Nos últimos meses começaram a popularizar-se os chamados “chat bots”, ou robôs para Aplicativos de Mensagem. E, instantaneamente, ganharam imensa popularidade. Mas será que o seu uso no serviço de apoio ao cliente é preferível a uma equipe de pessoas reais? Será que é mais eficiente? Será que reduz os custos?

Comecemos pelo óbvio: ao contrário de pessoas reais, os bots apenas dão respostas automáticas e pré programadas. Ou seja, para serem funcionais, os bots têm que ser extremamente sofisticados, o que implica enormes custos com a equipe de programação/ produção. E aqui realçamos que não se trata de um custo único, pois o robô terá que ser atualizado quando houver novos produtos em estoque ou a necessidade de pedir dados diferentes dos padrões.

No entanto, mesmo o bot mais sofisticado e atualizado está preparado apenas para um conjunto de situações, como um menu de ligações de call center. Qualquer outro cenário não previsto durante a produção pode fazer com que o cliente não obtenha a resposta que pretende. Por sua vez, a não obtenção de uma resposta pode causar uma grande frustração e insatisfação junto do utilizador, agravada pela sensação de estar “discutindo” com uma máquina.

Na realidade, os consumidores estão interessados em interagir com uma máquina – por isso é que preferem ligar para um call center e por isso é que aderem tão facilmente aos sistemas de apoio ao cliente através de WhatsApp. A proximidade é essencial no apoio ao clientes.

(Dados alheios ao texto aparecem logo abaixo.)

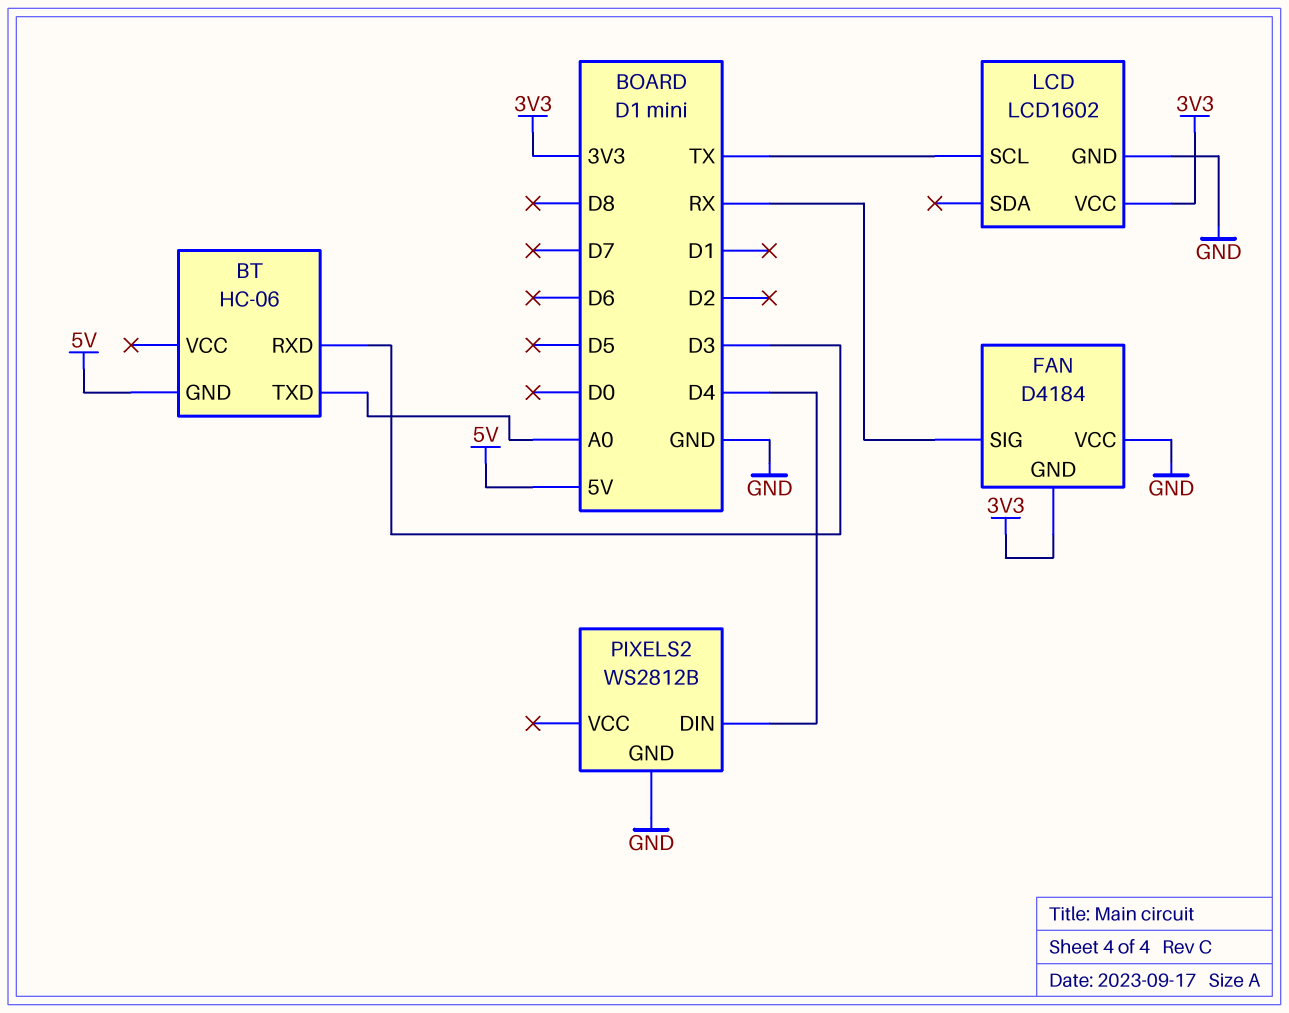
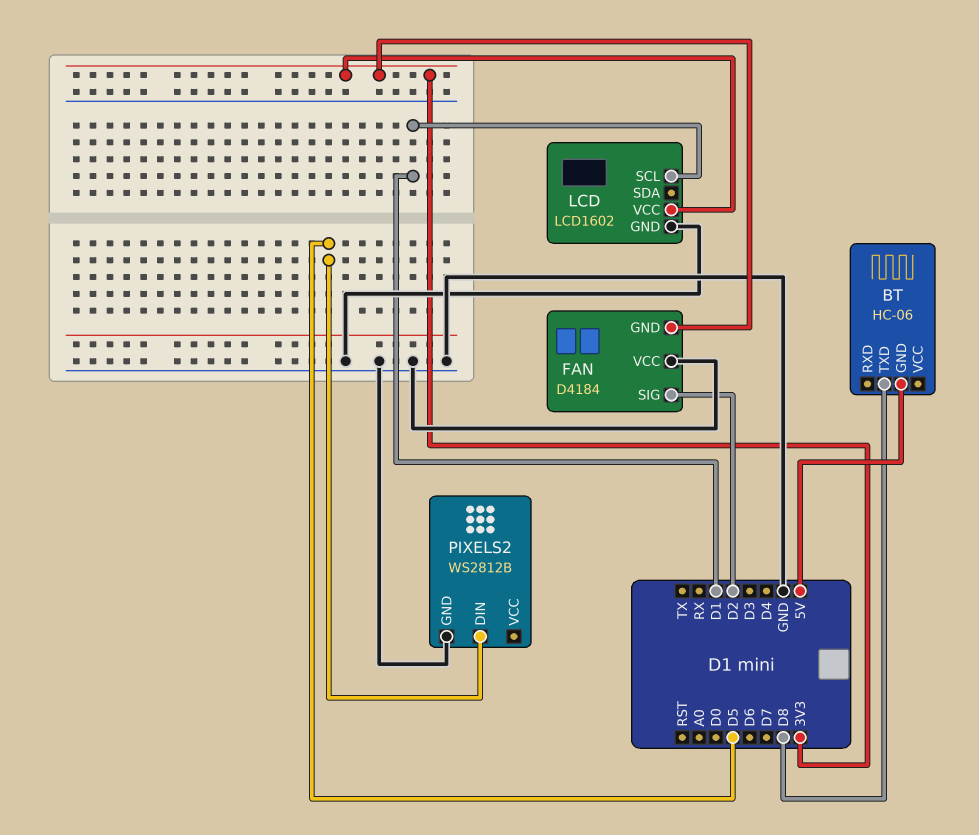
BT pin RXD: D3 -> none
BT pin TXD: A0 -> D8
FAN pin SIG: RX -> D2
LCD pin SCL: TX -> D1
PIXELS2 pin DIN: D4 -> D5

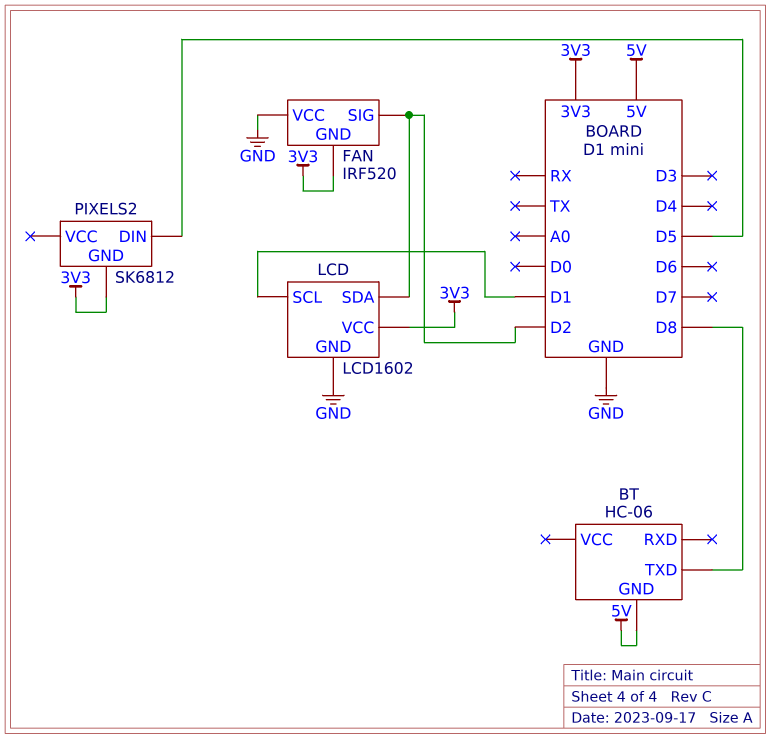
FAN: D4184 -> IRF520
LCD pin SDA: none -> D2
PIXELS2: WS2812B -> SK6812
PIXELS2 pin GND: GND -> 3V3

Os bots podem ser usados, ainda assim, para um primeiro contato. É o que acontece com as máquinas dos call center, por exemplo, que nos pedem para pressionar “1” para questões relacionados com um determinado assunto ou “2” para questões relacionadas com outro assunto. Ou com os robôs que automaticamente nos pedem um nome e um email. Desta forma, os bots servem só para otimizar o trabalho de uma equipa real e humana.

 

Nada será tão importante no atendimento ao cliente como o contato humano. Deixemos os robôs ajudar, mas não tomar o nosso lugar!